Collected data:
____
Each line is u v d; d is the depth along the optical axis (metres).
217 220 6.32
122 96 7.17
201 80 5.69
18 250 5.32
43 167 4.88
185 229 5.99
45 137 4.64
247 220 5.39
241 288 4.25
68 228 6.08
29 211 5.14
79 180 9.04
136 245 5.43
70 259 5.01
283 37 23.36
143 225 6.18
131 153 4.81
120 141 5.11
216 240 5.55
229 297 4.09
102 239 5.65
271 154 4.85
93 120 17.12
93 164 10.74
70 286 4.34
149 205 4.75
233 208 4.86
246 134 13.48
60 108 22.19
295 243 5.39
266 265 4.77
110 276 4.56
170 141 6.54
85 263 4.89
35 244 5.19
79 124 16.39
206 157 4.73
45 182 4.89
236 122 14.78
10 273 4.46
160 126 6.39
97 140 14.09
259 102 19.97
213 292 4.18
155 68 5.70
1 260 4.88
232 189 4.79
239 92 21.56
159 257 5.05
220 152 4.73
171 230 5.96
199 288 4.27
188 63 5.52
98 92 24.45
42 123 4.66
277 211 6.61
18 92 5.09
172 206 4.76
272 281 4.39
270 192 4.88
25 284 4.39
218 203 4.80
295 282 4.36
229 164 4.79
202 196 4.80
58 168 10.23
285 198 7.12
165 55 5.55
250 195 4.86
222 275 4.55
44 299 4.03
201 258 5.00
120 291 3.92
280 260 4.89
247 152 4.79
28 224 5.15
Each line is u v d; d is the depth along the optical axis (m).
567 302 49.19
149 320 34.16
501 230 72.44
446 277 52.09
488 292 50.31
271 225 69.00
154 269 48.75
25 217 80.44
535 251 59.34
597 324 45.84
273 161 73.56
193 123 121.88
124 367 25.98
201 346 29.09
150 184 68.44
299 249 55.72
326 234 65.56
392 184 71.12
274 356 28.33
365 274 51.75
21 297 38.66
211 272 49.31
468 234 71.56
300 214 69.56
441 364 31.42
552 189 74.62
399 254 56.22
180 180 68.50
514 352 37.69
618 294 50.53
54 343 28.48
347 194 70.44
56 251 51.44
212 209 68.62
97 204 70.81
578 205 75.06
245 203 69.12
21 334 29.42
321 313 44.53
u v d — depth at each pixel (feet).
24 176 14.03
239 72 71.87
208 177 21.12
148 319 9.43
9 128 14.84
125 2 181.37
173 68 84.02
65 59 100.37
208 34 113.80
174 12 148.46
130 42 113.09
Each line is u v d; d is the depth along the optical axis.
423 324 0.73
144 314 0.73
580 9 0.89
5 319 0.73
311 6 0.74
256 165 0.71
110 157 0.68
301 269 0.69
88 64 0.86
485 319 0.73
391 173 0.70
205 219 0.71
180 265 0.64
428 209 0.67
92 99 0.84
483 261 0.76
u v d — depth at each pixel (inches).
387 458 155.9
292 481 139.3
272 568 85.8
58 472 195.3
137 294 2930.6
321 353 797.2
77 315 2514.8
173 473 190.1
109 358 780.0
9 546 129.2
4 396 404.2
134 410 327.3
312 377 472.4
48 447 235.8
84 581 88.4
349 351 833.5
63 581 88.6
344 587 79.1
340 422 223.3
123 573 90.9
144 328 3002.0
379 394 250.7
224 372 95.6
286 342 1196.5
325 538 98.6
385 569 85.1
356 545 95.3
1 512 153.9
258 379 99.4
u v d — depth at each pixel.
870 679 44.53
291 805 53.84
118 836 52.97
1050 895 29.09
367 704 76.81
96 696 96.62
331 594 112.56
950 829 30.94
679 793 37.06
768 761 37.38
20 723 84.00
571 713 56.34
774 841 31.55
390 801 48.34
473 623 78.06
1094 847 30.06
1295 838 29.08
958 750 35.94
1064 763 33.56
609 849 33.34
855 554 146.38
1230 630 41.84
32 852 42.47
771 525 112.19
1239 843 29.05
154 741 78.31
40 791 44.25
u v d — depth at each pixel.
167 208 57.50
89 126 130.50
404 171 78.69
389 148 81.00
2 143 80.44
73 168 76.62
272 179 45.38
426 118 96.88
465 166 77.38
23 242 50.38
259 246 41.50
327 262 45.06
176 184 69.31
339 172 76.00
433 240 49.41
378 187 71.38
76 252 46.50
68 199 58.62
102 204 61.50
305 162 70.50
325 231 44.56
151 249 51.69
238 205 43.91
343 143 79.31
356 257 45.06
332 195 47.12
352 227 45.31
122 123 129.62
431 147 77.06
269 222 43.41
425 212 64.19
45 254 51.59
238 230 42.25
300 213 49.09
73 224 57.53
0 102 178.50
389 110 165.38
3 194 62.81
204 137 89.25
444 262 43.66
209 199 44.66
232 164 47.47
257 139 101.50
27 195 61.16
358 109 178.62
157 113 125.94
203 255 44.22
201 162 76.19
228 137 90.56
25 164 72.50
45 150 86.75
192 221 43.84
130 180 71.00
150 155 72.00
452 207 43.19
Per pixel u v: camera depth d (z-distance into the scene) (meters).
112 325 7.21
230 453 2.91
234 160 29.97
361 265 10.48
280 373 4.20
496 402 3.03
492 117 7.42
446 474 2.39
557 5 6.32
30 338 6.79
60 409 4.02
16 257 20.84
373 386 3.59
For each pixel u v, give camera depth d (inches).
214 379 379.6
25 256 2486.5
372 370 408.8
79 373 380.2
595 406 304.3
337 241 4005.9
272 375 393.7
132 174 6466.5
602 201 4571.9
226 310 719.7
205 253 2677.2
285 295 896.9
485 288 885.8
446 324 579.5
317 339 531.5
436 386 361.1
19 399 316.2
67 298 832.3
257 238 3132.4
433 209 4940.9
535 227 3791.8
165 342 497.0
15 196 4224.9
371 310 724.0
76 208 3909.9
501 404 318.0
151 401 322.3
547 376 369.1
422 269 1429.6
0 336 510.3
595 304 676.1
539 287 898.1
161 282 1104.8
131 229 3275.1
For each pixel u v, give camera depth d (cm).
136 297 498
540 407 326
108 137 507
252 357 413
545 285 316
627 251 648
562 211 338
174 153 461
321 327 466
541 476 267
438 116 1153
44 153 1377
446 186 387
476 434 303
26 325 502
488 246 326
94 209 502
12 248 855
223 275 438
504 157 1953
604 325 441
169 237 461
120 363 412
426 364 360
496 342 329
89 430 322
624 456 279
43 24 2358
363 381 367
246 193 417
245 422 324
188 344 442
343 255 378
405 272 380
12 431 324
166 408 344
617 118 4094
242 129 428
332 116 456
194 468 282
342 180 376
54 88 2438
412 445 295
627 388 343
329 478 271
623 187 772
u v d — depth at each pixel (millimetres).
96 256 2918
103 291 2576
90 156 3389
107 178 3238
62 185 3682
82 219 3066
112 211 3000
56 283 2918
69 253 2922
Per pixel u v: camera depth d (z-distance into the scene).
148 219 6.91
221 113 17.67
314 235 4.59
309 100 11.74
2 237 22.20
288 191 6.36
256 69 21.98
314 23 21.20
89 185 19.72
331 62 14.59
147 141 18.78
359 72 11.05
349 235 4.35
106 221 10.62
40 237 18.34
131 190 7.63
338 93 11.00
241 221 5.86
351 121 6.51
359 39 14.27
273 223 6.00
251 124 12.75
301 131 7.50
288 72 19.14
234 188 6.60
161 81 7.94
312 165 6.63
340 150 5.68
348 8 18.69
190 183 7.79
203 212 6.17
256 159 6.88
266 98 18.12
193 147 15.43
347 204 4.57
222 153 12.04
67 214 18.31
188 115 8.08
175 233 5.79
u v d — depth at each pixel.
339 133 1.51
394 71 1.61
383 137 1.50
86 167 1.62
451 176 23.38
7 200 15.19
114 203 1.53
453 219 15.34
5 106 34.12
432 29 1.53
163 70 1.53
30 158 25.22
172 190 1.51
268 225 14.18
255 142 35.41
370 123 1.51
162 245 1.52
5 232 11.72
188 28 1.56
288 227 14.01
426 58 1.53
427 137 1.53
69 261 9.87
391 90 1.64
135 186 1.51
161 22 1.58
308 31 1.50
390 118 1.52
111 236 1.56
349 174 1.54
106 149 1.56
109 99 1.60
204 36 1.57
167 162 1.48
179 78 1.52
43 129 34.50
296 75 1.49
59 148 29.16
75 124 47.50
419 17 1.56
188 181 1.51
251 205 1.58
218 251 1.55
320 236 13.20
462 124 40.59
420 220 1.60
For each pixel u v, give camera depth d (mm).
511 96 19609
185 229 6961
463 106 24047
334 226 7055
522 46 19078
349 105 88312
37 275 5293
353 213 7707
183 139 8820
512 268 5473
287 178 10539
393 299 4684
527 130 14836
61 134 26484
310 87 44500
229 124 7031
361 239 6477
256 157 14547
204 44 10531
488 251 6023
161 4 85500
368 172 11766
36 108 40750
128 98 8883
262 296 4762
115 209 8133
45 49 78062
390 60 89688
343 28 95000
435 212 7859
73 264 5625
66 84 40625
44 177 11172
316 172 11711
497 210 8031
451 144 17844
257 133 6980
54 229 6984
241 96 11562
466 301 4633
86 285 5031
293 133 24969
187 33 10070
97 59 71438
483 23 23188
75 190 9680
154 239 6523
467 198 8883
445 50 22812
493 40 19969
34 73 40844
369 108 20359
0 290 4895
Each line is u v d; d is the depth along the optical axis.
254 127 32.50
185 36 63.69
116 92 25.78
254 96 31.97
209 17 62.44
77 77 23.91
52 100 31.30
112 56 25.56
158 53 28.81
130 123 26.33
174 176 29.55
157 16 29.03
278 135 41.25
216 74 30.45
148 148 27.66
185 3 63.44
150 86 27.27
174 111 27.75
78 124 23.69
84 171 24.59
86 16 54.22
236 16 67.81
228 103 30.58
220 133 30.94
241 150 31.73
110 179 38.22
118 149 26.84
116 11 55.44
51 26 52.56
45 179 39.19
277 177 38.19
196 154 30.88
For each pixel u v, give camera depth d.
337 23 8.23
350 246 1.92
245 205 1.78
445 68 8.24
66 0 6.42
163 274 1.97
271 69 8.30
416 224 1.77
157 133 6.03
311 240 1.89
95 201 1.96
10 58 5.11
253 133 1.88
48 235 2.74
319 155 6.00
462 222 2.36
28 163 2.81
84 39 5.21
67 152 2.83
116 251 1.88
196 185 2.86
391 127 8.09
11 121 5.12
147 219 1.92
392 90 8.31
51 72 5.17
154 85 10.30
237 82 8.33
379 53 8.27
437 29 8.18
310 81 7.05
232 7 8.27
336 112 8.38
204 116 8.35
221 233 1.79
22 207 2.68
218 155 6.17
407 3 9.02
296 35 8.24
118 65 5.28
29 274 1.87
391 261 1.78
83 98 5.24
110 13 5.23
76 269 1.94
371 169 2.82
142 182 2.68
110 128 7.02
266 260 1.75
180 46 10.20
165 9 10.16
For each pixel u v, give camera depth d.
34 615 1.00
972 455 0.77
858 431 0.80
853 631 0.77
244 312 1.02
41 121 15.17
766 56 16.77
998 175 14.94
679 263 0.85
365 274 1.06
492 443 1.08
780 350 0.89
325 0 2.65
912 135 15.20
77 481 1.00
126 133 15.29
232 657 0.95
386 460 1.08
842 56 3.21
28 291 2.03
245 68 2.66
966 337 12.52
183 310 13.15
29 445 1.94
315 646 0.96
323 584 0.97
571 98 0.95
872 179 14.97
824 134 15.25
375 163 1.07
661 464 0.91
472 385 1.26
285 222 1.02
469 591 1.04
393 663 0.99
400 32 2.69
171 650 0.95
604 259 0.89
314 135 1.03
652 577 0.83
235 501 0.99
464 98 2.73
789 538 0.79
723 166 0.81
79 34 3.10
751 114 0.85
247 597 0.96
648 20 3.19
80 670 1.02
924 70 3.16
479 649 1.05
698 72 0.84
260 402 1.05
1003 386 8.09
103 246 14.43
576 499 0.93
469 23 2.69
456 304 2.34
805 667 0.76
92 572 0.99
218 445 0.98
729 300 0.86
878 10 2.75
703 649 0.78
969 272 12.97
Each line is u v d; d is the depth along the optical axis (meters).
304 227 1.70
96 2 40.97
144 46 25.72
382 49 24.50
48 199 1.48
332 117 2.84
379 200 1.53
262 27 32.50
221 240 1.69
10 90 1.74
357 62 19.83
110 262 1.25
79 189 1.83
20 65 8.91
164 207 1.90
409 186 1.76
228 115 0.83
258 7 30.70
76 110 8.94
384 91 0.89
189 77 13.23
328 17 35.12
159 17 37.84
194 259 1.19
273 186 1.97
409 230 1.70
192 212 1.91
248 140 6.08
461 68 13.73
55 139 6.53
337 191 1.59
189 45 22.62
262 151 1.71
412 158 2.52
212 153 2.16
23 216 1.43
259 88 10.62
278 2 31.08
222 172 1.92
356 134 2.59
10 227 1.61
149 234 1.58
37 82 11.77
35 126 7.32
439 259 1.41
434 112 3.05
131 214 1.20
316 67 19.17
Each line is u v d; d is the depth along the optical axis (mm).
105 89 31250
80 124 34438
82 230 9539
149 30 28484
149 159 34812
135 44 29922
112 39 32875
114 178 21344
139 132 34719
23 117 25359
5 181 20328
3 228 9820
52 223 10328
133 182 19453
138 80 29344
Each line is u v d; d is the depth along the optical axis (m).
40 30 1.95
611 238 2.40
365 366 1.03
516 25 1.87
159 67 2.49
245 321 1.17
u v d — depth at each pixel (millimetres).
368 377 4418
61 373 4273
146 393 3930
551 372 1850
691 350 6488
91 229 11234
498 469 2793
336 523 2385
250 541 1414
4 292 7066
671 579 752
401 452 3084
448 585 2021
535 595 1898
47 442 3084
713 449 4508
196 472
____
**WHAT YOU SHOULD DO**
Nothing but the lines from the line containing "498 469 2793" through the final line of the entries should appear in your answer, copied exactly.

**EXPECTED ANSWER**
498 469 2793
336 523 2385
250 541 1414
4 292 7066
671 579 752
401 452 3084
448 585 2021
535 595 1898
47 442 3084
713 449 4508
196 472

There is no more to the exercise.